## Отрывок со страницы
Конечно, доброта, дышащая у Короленко, находится в связи с тем, что, в противоположность авторам-пессимистам, он не видит в мире воплощенной и окончательной бессмыслицы, а признает в нем разумный и добрый смысл и в его жестокую разладицу вносит начало примирения и любви. Но этот оптимизм был бы совместим и с художественной объективностью, и он вовсе не требует той неприкровенной и чрезмерной сердечности, какая характеризует нашего беллетриста.

Впрочем, он пытается иногда прикрыть ее и для этого прибегает к юмору; но из-под легкой маски последнего все-таки просвечивает доброе лицо с ясными глазами, и юмор не заглушает звуков сентиментальных, которыми нередко разрешается лира Короленко. В этом отношении вы как-то не доверяете его шутливости, вы не можете считать ее отражением действительно юмористического миросозерцания. Это он, как дети говорят, «нарочно» придает насмешливый оттенок своей сострадательной отзывчивости на горе бедного Макара; это он «нарочно» пользуется шуткой, когда рассказывает печальную историю крестьянина Савоськина, который «с своей стороны принял участие в полемике» о том, болен он или нет: «писать он не умел, – он просто взял да умер». И в этих случаях юмор его (вообще не глубокий) гораздо менее свободен и привлекателен, нежели там, где он не служит личиной беспримесного сострадания, а просто сопровождает, например, ленивые подвиги милого Тюлина на шаловливой, взыгравшей Ветлуге, или более выразительные атлетические и амурные дела богомольного сапожника Андрея Ивановича, или свободный стиль американских репортеров.

## Исходные данные
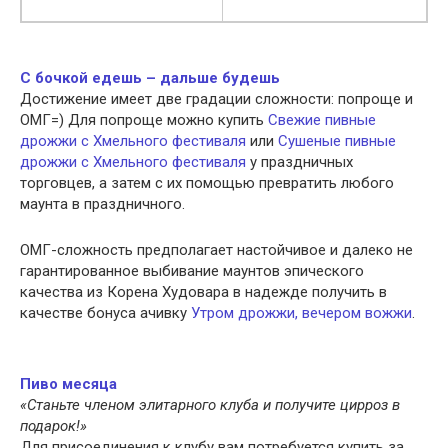
С бочкой едешь – дальше будешь
Достижение имеет две градации сложности: попроще и
ОМГ=) Для попроще можно купить
Свежие пивные
дрожжи с Хмельного фестиваля
или
Сушеные пивные
дрожжи с Хмельного фестиваля
у праздничных
торговцев, а затем с их помощью превратить любого
маунта в праздничного.
ОМГ-сложность предполагает настойчивое и далеко не
гарантированное выбивание маунтов эпического
качества из Корена Худовара в надежде получить в
качестве бонуса ачивку
Утром дрожжи, вечером вожжи
.
Пиво месяца
«Станьте членом элитарного клуба и получите цирроз в
подарок!»
Для присоединения к клубу вам потребуется купить за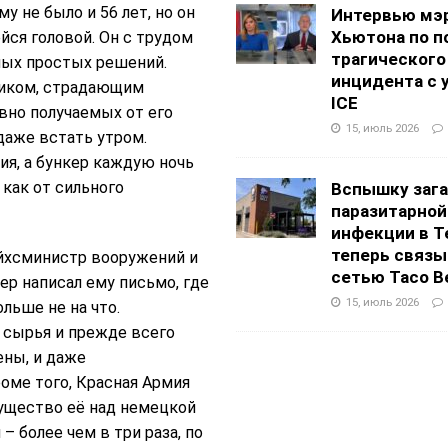
у не было и 56 лет, но он
Интервью мэ
Хьютона по п
йся головой. Он с трудом
трагического
амых простых решений.
инцидента с 
риком, страдающим
ICE
вно получаемых от его
15, июль 2026
 даже встать утром.
ия, а бункер каждую ночь
как от сильного
Вспышку заг
паразитарной
инфекции в Т
теперь связы
ейхсминистр вооружений и
сетью Taco Be
р написал ему письмо, где
15, июль 2026
ольше не на что.
 сырья и прежде всего
ены, и даже
оме того, Красная Армия
мущество её над немецкой
 более чем в три раза, по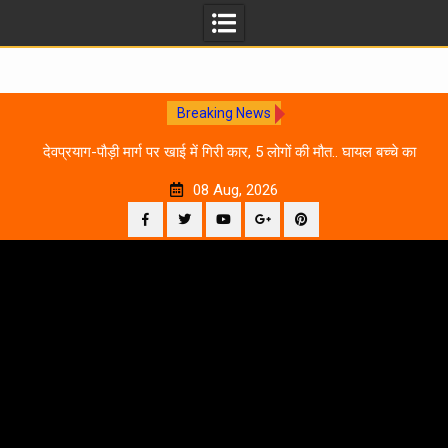
Breaking News
 आने
देवप्रयाग-पौड़ी मार्ग पर खाई में गिरी कार, 5 लोगों की मौत.. घायल बच्चे का
उ
इलाज जारी
08 Aug, 2026
Facebook
Twitter
YouTube
Plus
Pinterest
Skip
Google
to
content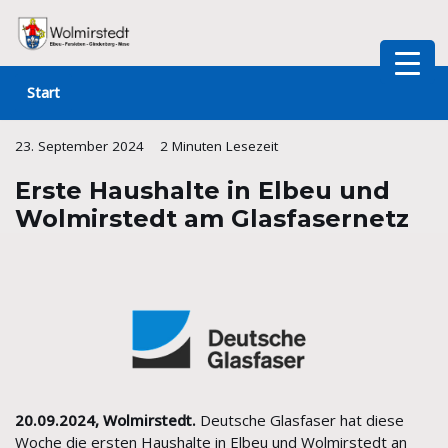
Zum
Inhalt
Start
springen
23. September 2024
2 Minuten Lesezeit
Erste Haushalte in Elbeu und
Wolmirstedt am Glasfasernetz
20.09.2024, Wolmirstedt.
Deutsche Glasfaser hat diese
Woche die ersten Haushalte in Elbeu und Wolmirstedt an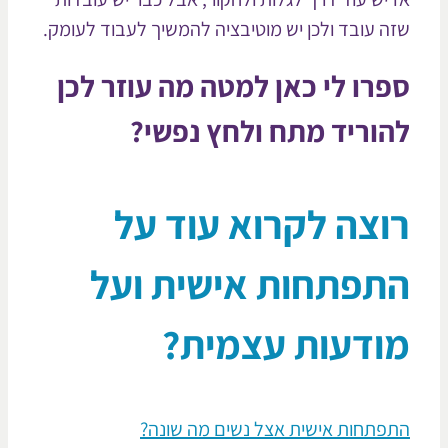
ה עובד ולכן יש מוטיבציה להמשיך לעבוד לעומק.
רו לי כאן למטה מה עוזר לכן
וריד מתח ולחץ נפשי?
וצה לקרוא עוד על
תפתחות אישית ועל
ודעות עצמית?
פתחות אישית אצל נשים מה שונה?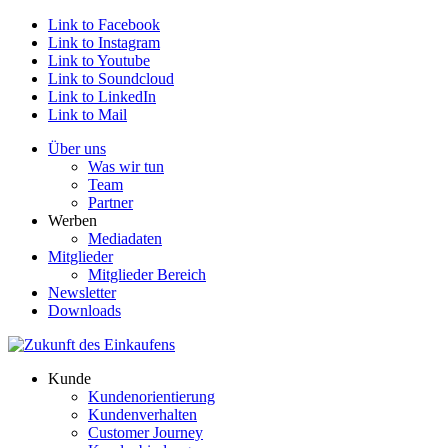
Link to Facebook
Link to Instagram
Link to Youtube
Link to Soundcloud
Link to LinkedIn
Link to Mail
Über uns
Was wir tun
Team
Partner
Werben
Mediadaten
Mitglieder
Mitglieder Bereich
Newsletter
Downloads
Kunde
Kundenorientierung
Kundenverhalten
Customer Journey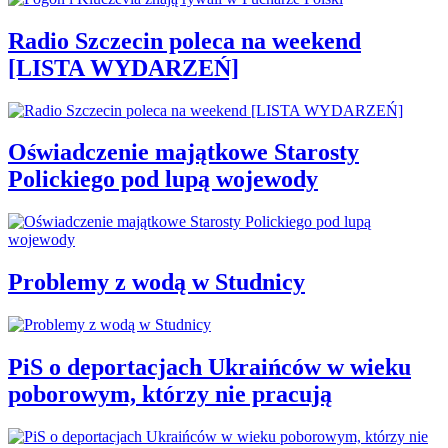
Radio Szczecin poleca na weekend
[LISTA WYDARZEŃ]
Oświadczenie majątkowe Starosty
Polickiego pod lupą wojewody
Problemy z wodą w Studnicy
PiS o deportacjach Ukraińców w wieku
poborowym, którzy nie pracują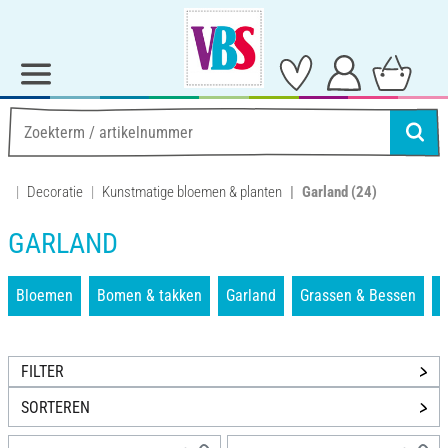
Decoratie
Kunstmatige bloemen & planten
Garland
(24)
GARLAND
Bloemen
Bomen & takken
Garland
Grassen & Bessen
FILTER
SORTEREN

## Вопросы к тексту
1/ Изложите отрывок о Короленко в двух предложениях.
2/ Перепечатайте из отрывка о Короленко часть от «Конечно, доброта, дышащая» до «характеризует нашего беллетриста.».

## Ответы по порядку
1/ В отличие от пессимистов, Короленко видит в мире разумный и добрый смысл, и с этим связана его доброта, но такой оптимизм не требует той открытой и чрезмерной сердечности, которая ему свойственна. Иногда он прикрывает сердечность юмором, однако сквозь шутку всё равно видно сострадание, и такой юмор менее свободен и привлекателен, чем там, где он просто сопровождает рассказ, например о Тюлине или о сапожнике Андрее Ивановиче.

2/
Конечно, доброта, дышащая у Короленко, находится в связи с тем, что, в противоположность авторам-пессимистам, он не видит в мире воплощенной и окончательной бессмыслицы, а признает в нем разумный и добрый смысл и в его жестокую разладицу вносит начало примирения и любви. Но этот оптимизм был бы совместим и с художественной объективностью, и он вовсе не требует той неприкровенной и чрезмерной сердечности, какая характеризует нашего беллетриста.